= Tasks for this exercise =
a) Answer these questions from the text on solar cells:
(i) What kind of current do solar cells produce?
(ii) Which type of solar cell is the cheapest of the most commonly used?
(iii) Where on the cell is the negative electrode located?
b) Transcribe the part of the text on solar cells that opens with the words containing "Amorphous cells are" and closes with "solar cell work?".

= Extract provided =
◆ ◆ ◆

What is a solar cell?

Solar Cells

What is a solar cell?

Solar (photovoltaics) cells are small electrical devices that can convert the energy from solar radiation into usable electrical energy. You can think of them as modules, which a solar panel on your roof consists of. They are connected in a specific way to obtain desirable electrical parameters of the photovoltaics panel, such as voltage, current and power. They produce direct current (DC), which later can be used to power various DC devices such as LED lighting and mobile phone batteries, or can be converted to alternate current (AC) by solar inverters and used in households.

Solar cells are most commonly made with silicon which is doped with various elements such as selenium or germanium to increase their efficiency. Depending on the silicon structure we can divide solar cells into three main types:

  • mono-crystalline
  • poly-crystalline
  • amorphous

In mono-crystalline cells, silicon atoms create just one uniform crystalline structure. They are the most efficient solar cells on the present market, but also the most expensive ones. They are the most common types of solar cells used in the energy industry.

Poly-crystalline solar cells consist of many different smaller silicon crystals which are connected to each other. Their efficiency is slightly lower than in the mono-crystalline cells.

Amorphous cells are the least efficient, although the cheapest solar cells out of the most commonly used. The silicon within the amorphous cells does not form crystalline structures.

solar cell parts

How does a solar cell work?

The basic components of a solar cell are two semiconductors – a positive (p-type) and a negative (n-type) one. On top of the cell, there is a negative electrode that holds negative charges and on the bottom of the cell, there is a positive electrode that holds positive charges.

Solar cells work on the principle of a phenomenon called the photovoltaic effect. In simple words, when light strikes the solar cell, it gets absorbed into the structure causing electrons in the cell to move from the crystalline structure of the semiconductor to the top negative electrode. The electron holes (positively charged “holes” which form when the electron leaves its place) move to the bottom positive electrode. This results in a potential (charges) difference between the top and the bottom of the cell which is called voltage. After connecting both of the electrodes to a DC device, an electric current starts running through the connected wires powering up the connected device.

◆ ◆ ◆

= Provided material =
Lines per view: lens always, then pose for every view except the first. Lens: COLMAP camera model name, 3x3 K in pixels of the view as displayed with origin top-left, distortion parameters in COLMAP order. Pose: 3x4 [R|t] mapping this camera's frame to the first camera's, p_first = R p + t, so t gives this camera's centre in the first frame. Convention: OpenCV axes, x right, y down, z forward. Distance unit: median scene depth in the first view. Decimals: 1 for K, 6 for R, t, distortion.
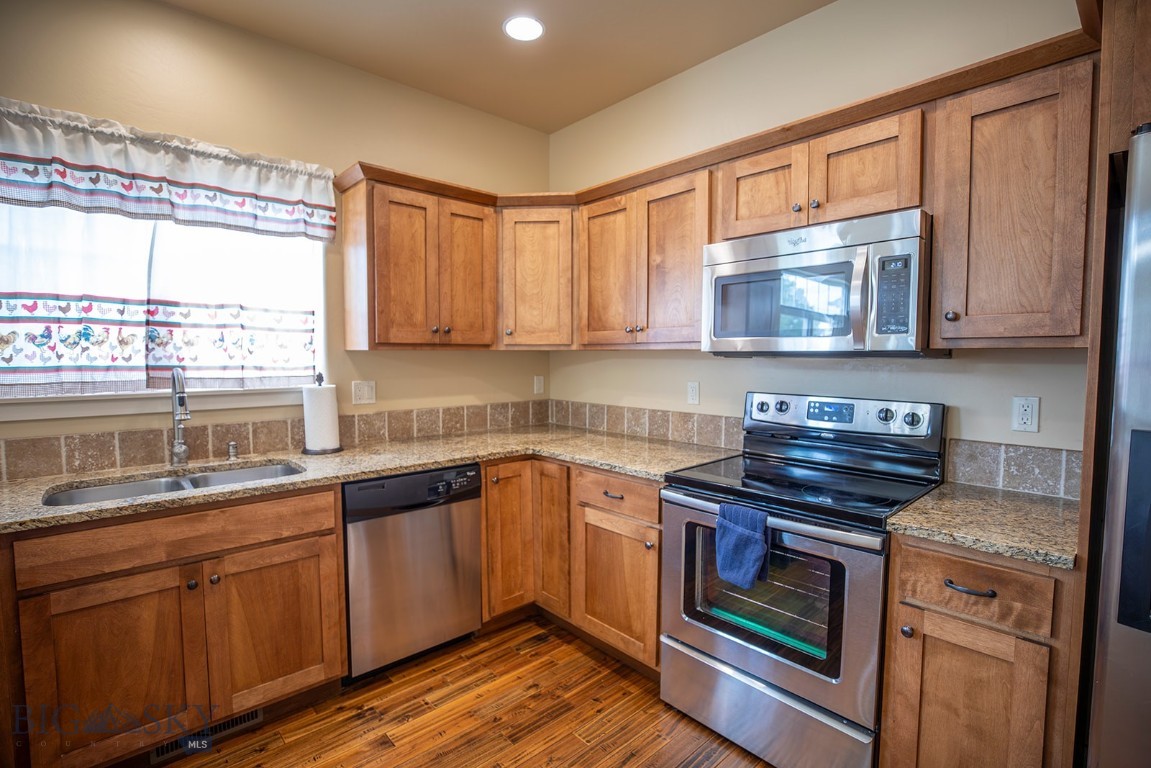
lens RADIAL K [[528.0, 0, 576.8], [0, 528.0, 388.5], [0, 0, 1]] dist [-0.042470, 0.013688]
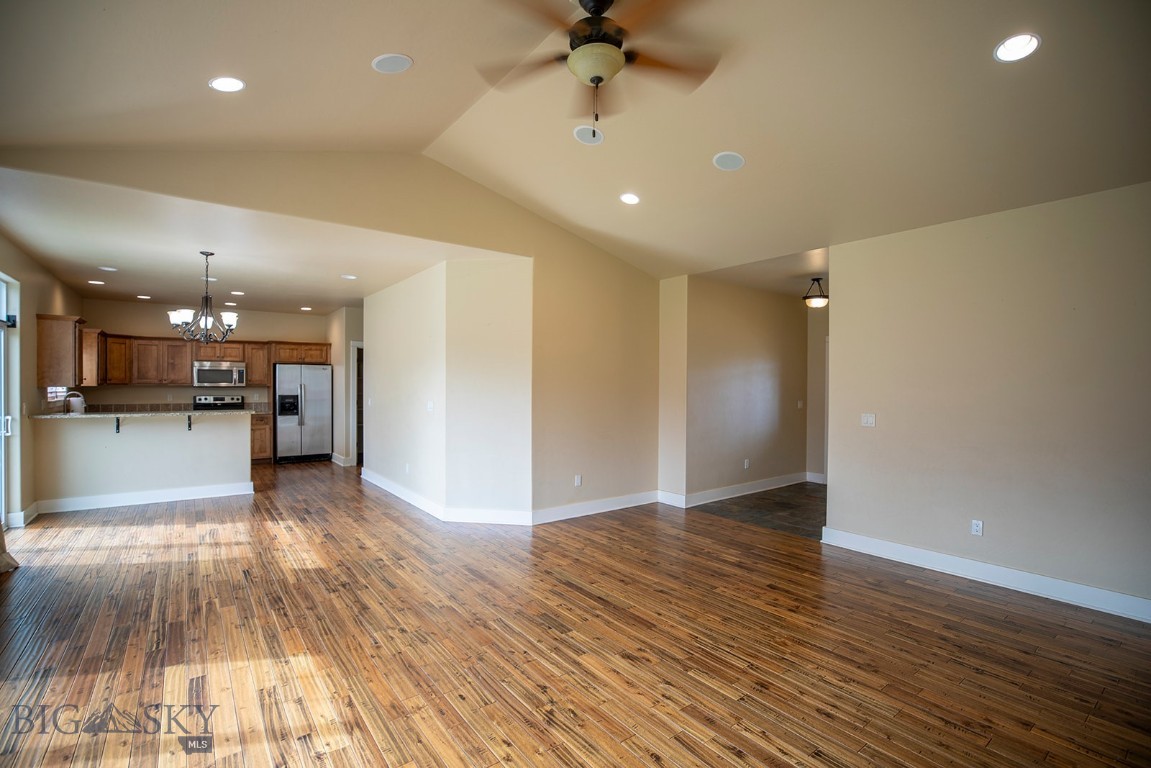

◆ ◆ ◆

= Answers to the tasks =
a)
(i) Direct current (DC).
(ii) Amorphous cells.
(iii) On top of the cell.

b)
Amorphous cells are the least efficient, although the cheapest solar cells out of the most commonly used. The silicon within the amorphous cells does not form crystalline structures.

solar cell parts

How does a solar cell work?